• Directions
1) Please reproduce verbatim the part of the gestational diabetes passage that opens with the words containing "Chinese-American and Korean-American" and closes with "African American women.".
2) Pick up the text on gestational diabetes risk among ethnic groups where it ends and keep writing it, leaving the entries aside.

Chinese-American and Korean-American women have far higher risks of developing diabetes during pregnancy compared with African American and white women, according to a study published in the December issue of the journal Ethnicity and Disease. The research, funded by the American Diabetes Association, expands on previous findings suggesting that Asian women and Pacific Islanders are at higher risk for gestational diabetes, a condition that impacts women during pregnancy and can have more long term effects on their babies. This latest study, which included 16,757 women from a variety of ethnic backgrounds living in Hawaii, found that more than 10% of Korean-American and Chinese-American women may be at risk for developing gestational diabetes, and that the risk for these groups is one third higher than the average, and more than double that of white and African American women.

• Source information

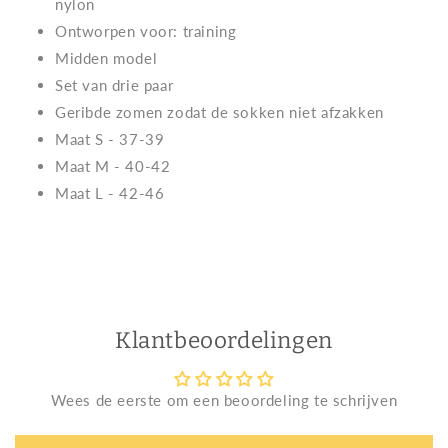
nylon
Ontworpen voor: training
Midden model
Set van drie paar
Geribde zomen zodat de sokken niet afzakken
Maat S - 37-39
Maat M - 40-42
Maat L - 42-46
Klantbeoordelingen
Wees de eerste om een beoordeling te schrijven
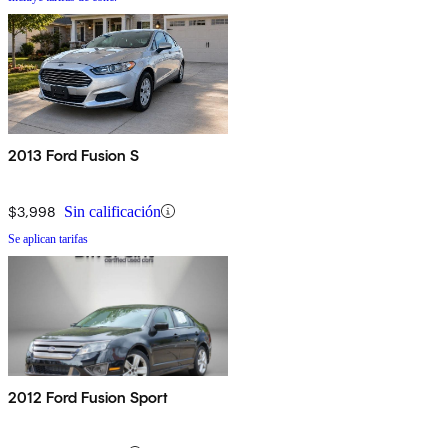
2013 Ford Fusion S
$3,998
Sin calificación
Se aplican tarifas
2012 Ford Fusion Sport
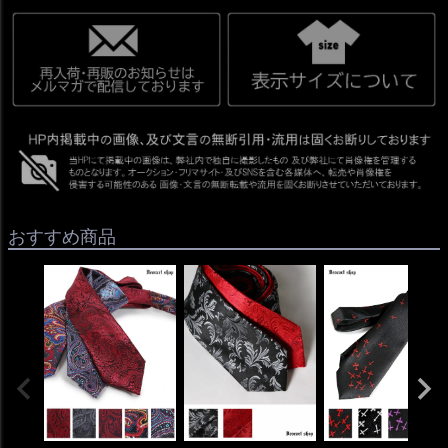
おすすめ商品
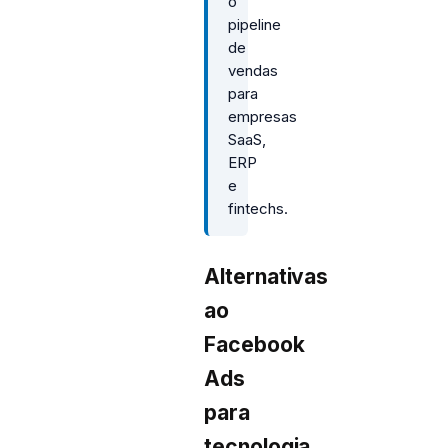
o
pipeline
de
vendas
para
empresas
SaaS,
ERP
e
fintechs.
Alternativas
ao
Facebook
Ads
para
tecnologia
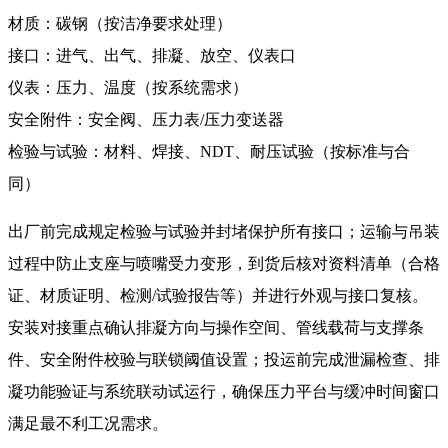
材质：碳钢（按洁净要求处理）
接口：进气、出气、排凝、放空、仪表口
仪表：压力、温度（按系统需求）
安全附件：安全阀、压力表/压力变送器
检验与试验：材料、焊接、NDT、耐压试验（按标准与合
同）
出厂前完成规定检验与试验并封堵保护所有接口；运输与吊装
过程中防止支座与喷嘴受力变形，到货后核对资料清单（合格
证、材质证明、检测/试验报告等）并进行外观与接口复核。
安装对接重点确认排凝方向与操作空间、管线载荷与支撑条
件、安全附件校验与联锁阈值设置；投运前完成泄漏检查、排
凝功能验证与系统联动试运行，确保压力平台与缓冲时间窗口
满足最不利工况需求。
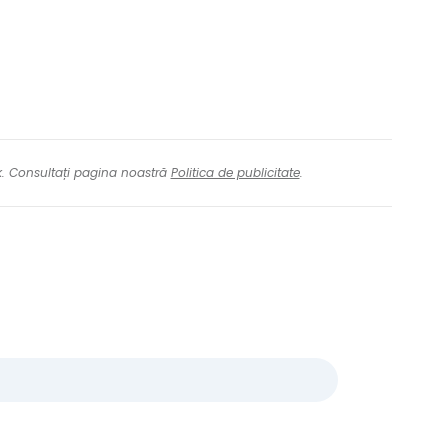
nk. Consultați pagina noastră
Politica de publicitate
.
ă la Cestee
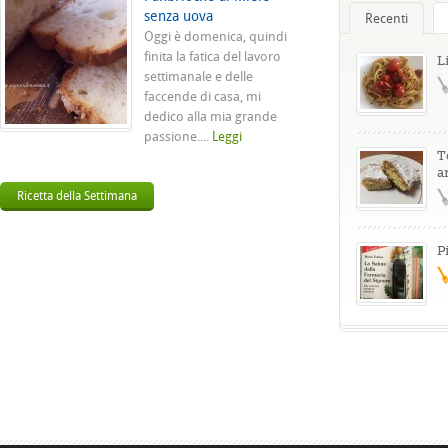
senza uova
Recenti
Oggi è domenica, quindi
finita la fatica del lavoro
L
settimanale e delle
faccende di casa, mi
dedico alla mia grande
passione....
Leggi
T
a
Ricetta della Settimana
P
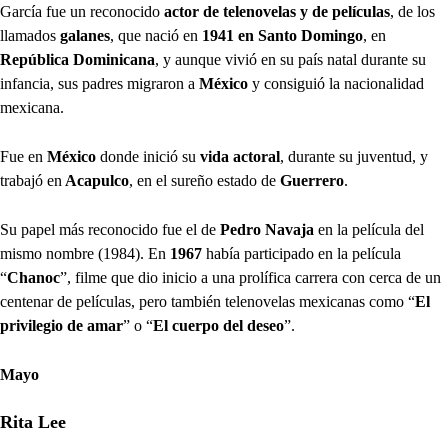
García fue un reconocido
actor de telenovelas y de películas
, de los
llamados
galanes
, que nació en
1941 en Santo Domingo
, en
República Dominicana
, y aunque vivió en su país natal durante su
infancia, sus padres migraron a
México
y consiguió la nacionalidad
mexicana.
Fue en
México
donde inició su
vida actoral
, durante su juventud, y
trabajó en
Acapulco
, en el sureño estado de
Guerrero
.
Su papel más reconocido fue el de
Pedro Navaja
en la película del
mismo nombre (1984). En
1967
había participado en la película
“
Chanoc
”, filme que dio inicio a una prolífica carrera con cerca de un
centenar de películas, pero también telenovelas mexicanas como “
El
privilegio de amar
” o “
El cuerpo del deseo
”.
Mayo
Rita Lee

• Answers to each task
1)
Chinese-American and Korean-American women have far higher risks of developing diabetes during pregnancy compared with African American and white women, according to a study published in the December issue of the journal Ethnicity and Disease. The research, funded by the American Diabetes Association, expands on previous findings suggesting that Asian women and Pacific Islanders are at higher risk for gestational diabetes, a condition that impacts women during pregnancy and can have more long term effects on their babies. This latest study, which included 16,757 women from a variety of ethnic backgrounds living in Hawaii, found that more than 10% of Korean-American and Chinese-American women may be at risk for developing gestational diabetes, and that the risk for these groups is one third higher than the average, and more than double that of white and African American women.

2)
Study participants ranged in age from 13 to 39, and gave birth between 1995 and 2003, and all women were screened for gestational diabetes during their sixth or seventh month of pregnancy. In total, while 20% of study participants had elevated blood glucose levels, 6.7% were actually diagnosed with gestational diabetes.
Educating all pregnant women about the possibility of gestational diabetes, and potential risks of the condition—which can include complications during delivery and heightened risk for obesity later in life for their child—is important, researchers say, but these findings point to a need for improved and targeted education for specific ethnic groups at high risk for the condition.